[Task instructions]:
**a)** In the R mailing-list thread on long scripts, what concept does Bert Gunter say R is mostly based on?
**b)** Resume the R mailing-list thread on organizing long scripts from its last line.

[R] working with environments to ensure code quality for long R scripts

Alexander juschitz_alexander at yahoo.de
Fri Apr 20 07:11:22 CEST 2012


In fact, I took over the code of someone else, but I agree with you. It is
really a mess and very hard to understand the code if you haven't programmed
it. So you would suggest to put everything in functions and therefore have
only very little return variables to work with. This also should limit the
probleme of managing a mess of variables...

I think I didn't really want to see the simple solution, but it is
inevitable ...

Thanks again!!

Alexander


Bert Gunter wrote
> 
> Comment (caveat emptor):
> 
> If I understand correctly, your difficulties all stem from your use of
> the word "script," which betrays a fundamental misunderstanding of the
> nature of R as a programming language.
> 
> R is based (mostly) on the concepts of functional programming. So
> instead of doing what as you have done -- spreading mishmosh of code
> around in a bunch of files --  all that code should be made into
> functions. These then can be organized formally into a package (with
> documentation, namespaces, etc.) or informally into a saved .Rdata
> file. In either case, the whole thing then functions as an organic
> whole.
> 
> By doing as you have done (are you a former SAS or maybe JAVA
> programmer?) you are contravening the programming strategy around
> which R is built, leaving you with a clumsy mess. This is not to say
> that you can't get it to work -- you probably can. Only that it's a
> mess.
> 
> Moral: Use R as it is intended to be used, not as you would like it to be
> used.
> 
> Cheers,
> Bert
> 
> On Thu, Apr 19, 2012 at 12:57 PM, Alexander <juschitz_alexander@>
> wrote:
>> Hi
>>
>> thank you for your suggestions, but I am not sure if I explained my
>> problem
>> well enough. Lets asume, that I have 30 different script files and 1
>> script
>> which calls these 30 scripts one after the other by "source". Some of the
>> 30
>> scripts only contain definitions of functions which are called in other
>> scripts, some only execute code, load, save, and interact with the user
>> via
>> tcl tk. Together they represent a big programm which asks from the user a
>> lot of input, treats and manipulates the input. At the end, the user
>> obtains
>> some results files.
>> As there are many script sources during the execution, there are a lot of
>> different variables initialized etc... Some are only of temporary need,
>> some
>> are necessary for later steps in other scripts.
>> Now the question: Is there any methodology to ensure the running ? For
>> example after every script I could save the whole workingspace into
>> script1.Rdata, delete all variable which are not needed in a later script
>> (perhabs a little bit difficult to manage that, but possible), and
>> continue
>> with the execution.
>>
>> I don't know if I was able to describe my problem more precisely.

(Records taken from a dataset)
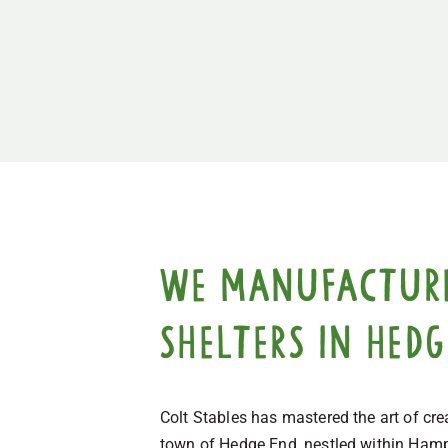
We manufacture,
shelters in Hed
Colt Stables has mastered the art of cr
town of Hedge End, nestled within Hamps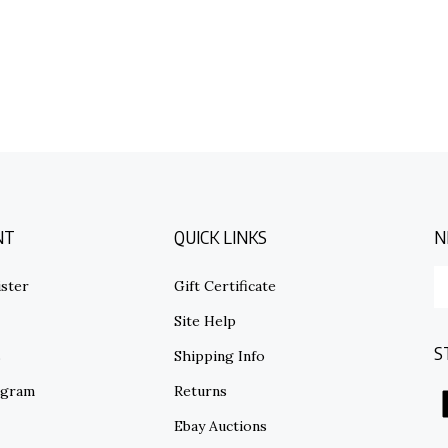
NT
QUICK LINKS
N
E
ster
Gift Certificate
y
em
Site Help
ad
S
to
s
Shipping Info
su
ogram
Returns
to
o
Ebay Auctions
ne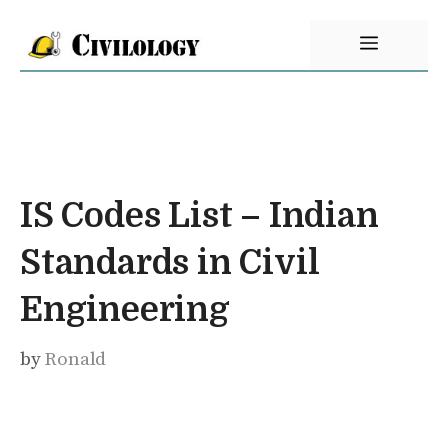
Skip
Menu
to
content
IS Codes List – Indian
Standards in Civil
Engineering
by
Ronald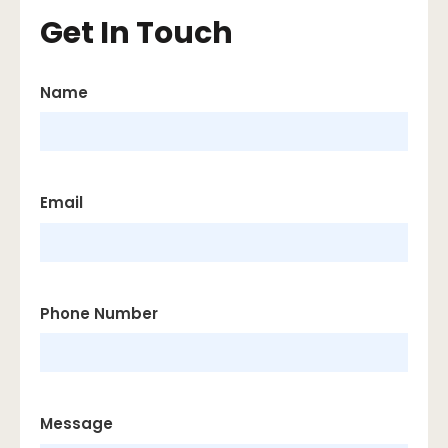
Get In Touch
Name
Email
Phone Number
Message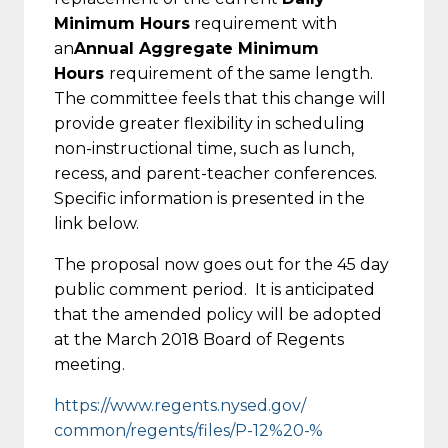
Minimum Hours
requirement with
an
Annual Aggregate Minimum
Hours
requirement of the same length.
The committee feels that this change will
provide greater flexibility in scheduling
non-instructional time, such as lunch,
recess, and parent-teacher conferences.
Specific information is presented in the
link below.
The proposal now goes out for the 45 day
public comment period. It is anticipated
that the amended policy will be adopted
at the March 2018 Board of Regents
meeting.
https://www.regents.nysed.gov/
common/regents/files/P-12%20-%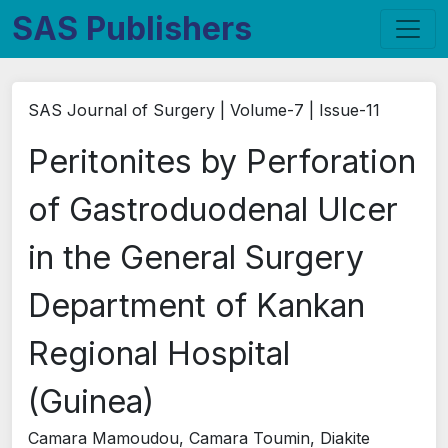
SAS Publishers
SAS Journal of Surgery | Volume-7 | Issue-11
Peritonites by Perforation
of Gastroduodenal Ulcer
in the General Surgery
Department of Kankan
Regional Hospital
(Guinea)
Camara Mamoudou, Camara Toumin, Diakite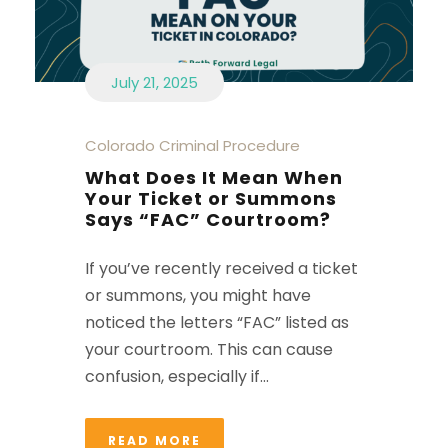
July 21, 2025
Colorado Criminal Procedure
What Does It Mean When
Your Ticket or Summons
Says “FAC” Courtroom?
If you’ve recently received a ticket
or summons, you might have
noticed the letters “FAC” listed as
your courtroom. This can cause
confusion, especially if...
READ MORE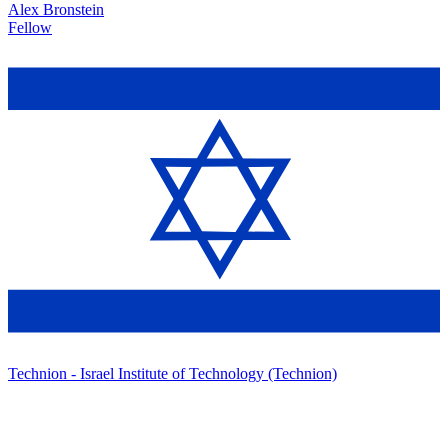
Alex Bronstein
Fellow
Technion - Israel Institute of Technology (Technion)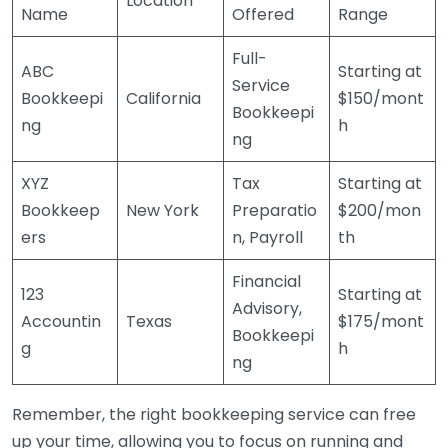
Location
Name
Offered
Range
Full-
ABC
Starting at
Service
Bookkeepi
California
$150/mont
Bookkeepi
ng
h
ng
XYZ
Tax
Starting at
Bookkeep
New York
Preparatio
$200/mon
ers
n, Payroll
th
Financial
123
Starting at
Advisory,
Accountin
Texas
$175/mont
Bookkeepi
g
h
ng
Remember, the right bookkeeping service can free
up your time, allowing you to focus on running and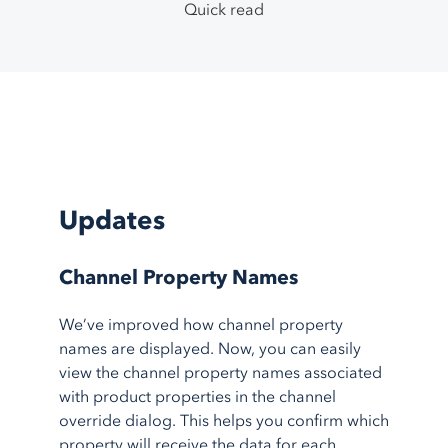
TikTok Shop
Google Ads
System Integrations
Quick read
Support Center
1.800.545.7385
Walmart
Bing Shopping
Guided Onboarding
Testimonials
eBay
Facebook
Blog
Etsy
More
feeds
Partner Program
More
marketplaces
About Us
Shopping Carts
Service Integrations
Shopify
Amazon FBA
Updates
BigCommerce
Amazon MCF
AmeriCommerce
Walmart WFS
Channel Property Names
Magento
Fulfillment
We’ve improved how channel property
More
shopping carts
Shipstation
names are displayed. Now, you can easily
More
service integrations
view the channel property names associated
with product properties in the channel
override dialog. This helps you confirm which
property will receive the data for each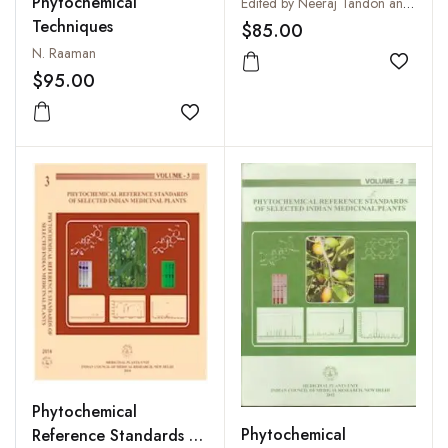
Selected Indian
Phytochemical
Edited by Neeraj Tandon and Parul Sharma
Medicinal Plants: Vol. 4
Techniques
$85.00
N. Raaman
Add to
$95.00
Add to wishlist
Phytochemical
Phytochemical
Reference Standards of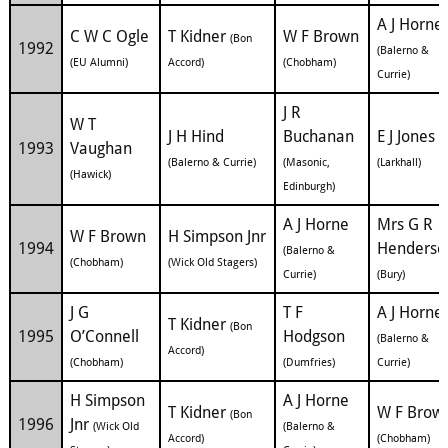
A J Horne
C W C Ogle
T Kidner
W F Brown
(Bon
1992
(Balerno &
(EU Alumni)
Accord)
(Chobham)
Currie)
J R
W T
J H Hind
Buchanan
E J Jones
1993
Vaughan
(Balerno & Currie)
(Masonic,
(Larkhall)
(Hawick)
Edinburgh)
A J Horne
Mrs G R
W F Brown
H Simpson Jnr
1994
Henderso
(Balerno &
(Chobham)
(Wick Old Stagers)
Currie)
(Bury)
J G
T F
A J Horne
T Kidner
(Bon
1995
O’Connell
Hodgson
(Balerno &
Accord)
(Chobham)
(Dumfries)
Currie)
H Simpson
A J Horne
T Kidner
W F Brow
(Bon
1996
Jnr
(Wick Old
(Balerno &
Accord)
(Chobham)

[Results of the exercise]:
**a)** Functional programming.

**b)**
>>
>> Alexander
>>
>> cberry wrote
>>>
>>> Alexander,
>>>
>>> If Tal's suggestion to use caching in Sweave doesn't appeal to you, you
>>> might look at  'R.cache' and other packages mentioned in
>>>
>>> http://cran.r-project.org/web/views/ReproducibleResearch.html
>>>
>>> under 'Caching of R Objects'.
>>>
>>> However, an advantage of the Sweave-like approaches is that you can
>>> generate a brief report that includes the versions of scripts used,
>>> summarizes the data processing, and gives intermediate results for later
>>> inspection and sanity checks.
>>>
>>> HTH,
>>>
>>> Chuck
>>>
>>> Tal Galili <tal.galili@> writes:
>>>
>>>> Hi Alexander,
>>>> Saving full environments is possible, but it is very easy to start
>>>> loosing
>>>> track on where each variable came from.
>>>> You might want to use this process:
>>>> http://www.r-bloggers.com/a-better-way-of-saving-and-loading-objects-in-r/
>>>> It depends on how many variables you work with, but it might help.
>>>>
>>>> Another way is to do all of the work through Sweave, and combine it
>>>> with
>>>> caching:  http://cran.r-project.org/web/packages/cacheSweave/index.html
>>>> This will ensure that every code chunk will keep the variables you
>>>> created,
>>>> without the need to re-run the code from scratch.
>>>>
>>>> For extracting data from outside sources, I would often use the first
>>>> method, and for analysis I would use the later option.
>>>>
>>>> Good luck,
>>>> Tal
>>>>
>>>>
>>>> ----------------Contact
>>>> Details:-------------------------------------------------------
>>>> Contact me: Tal.Galili@ |  972-52-7275845
>>>> Read me: www.talgalili.com (Hebrew) | www.biostatistics.co.il (Hebrew)
>>>> |
>>>> www.r-statistics.com (English)
>>>> ----------------------------------------------------------------------------------------------
>>>>
>>>>
>>>>
>>>>
>>>> On Thu, Apr 19, 2012 at 11:15 AM, Alexander
>>>> <juschitz_alexander@>wrote:
>>>>
>>>>> Hello, I am working under R2.11 Windows and currently I work on a big
>>>>> R
>>>>> progjet which executes different R script in a row. Every R script
>>>>> represents a module. As every module depends of the variables created
>>>>> in
>>>>> the
>>>>> modules previously executed, I want to be shure, that I don't create
>>>>> or
>>>>> change a variable in a scriptwithout being aware that this affects the
>>>>> results in a later executed script. Therefore, I was think to save all
>>>>> important variables to keep in a seperate "backup" environment.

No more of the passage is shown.